DATA PROVIDED:
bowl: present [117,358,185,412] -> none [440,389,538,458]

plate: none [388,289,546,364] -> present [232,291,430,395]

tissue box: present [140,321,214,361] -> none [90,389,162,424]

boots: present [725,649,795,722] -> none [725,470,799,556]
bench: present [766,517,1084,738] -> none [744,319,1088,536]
* * *
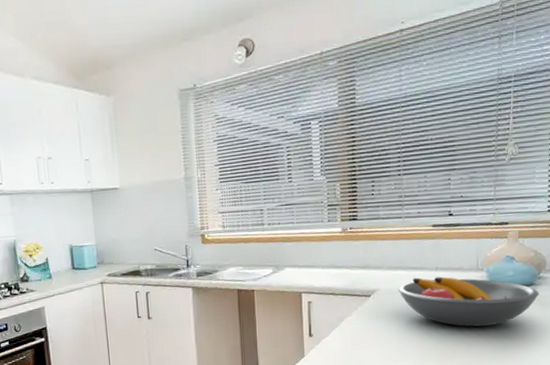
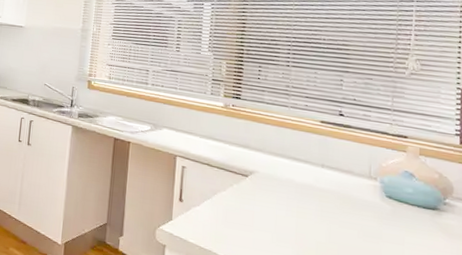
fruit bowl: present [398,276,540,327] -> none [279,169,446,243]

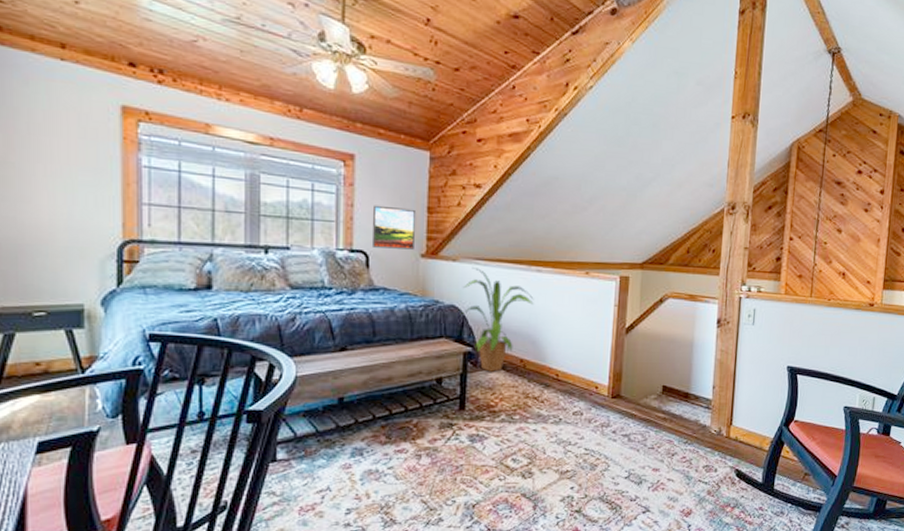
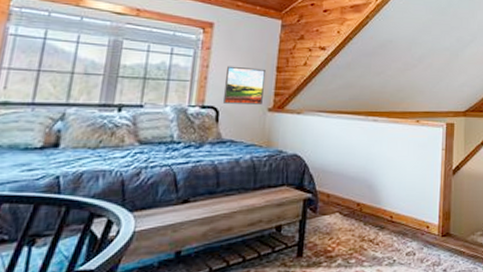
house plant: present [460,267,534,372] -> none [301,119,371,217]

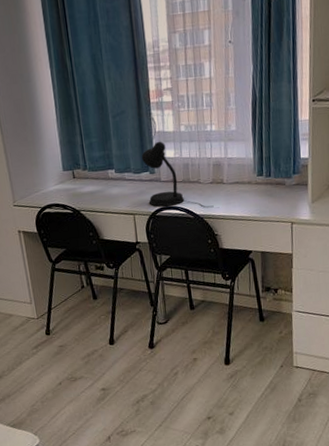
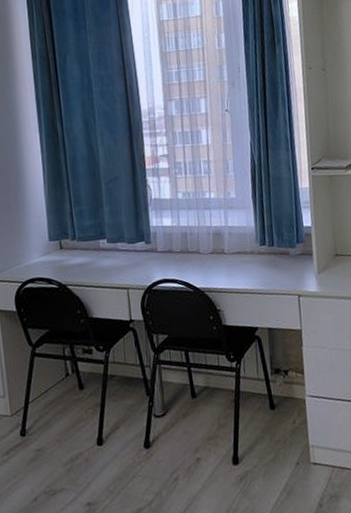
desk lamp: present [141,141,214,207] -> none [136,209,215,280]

REQUIREMENT:
Only the lines above starting with the one with "tissue box: present" and going through the one with "bench: present [766,517,1084,738]" are to be copied, word for word and with both ends kept.

RESULT FOR THIS TASK:
tissue box: present [140,321,214,361] -> none [90,389,162,424]

boots: present [725,649,795,722] -> none [725,470,799,556]
bench: present [766,517,1084,738] -> none [744,319,1088,536]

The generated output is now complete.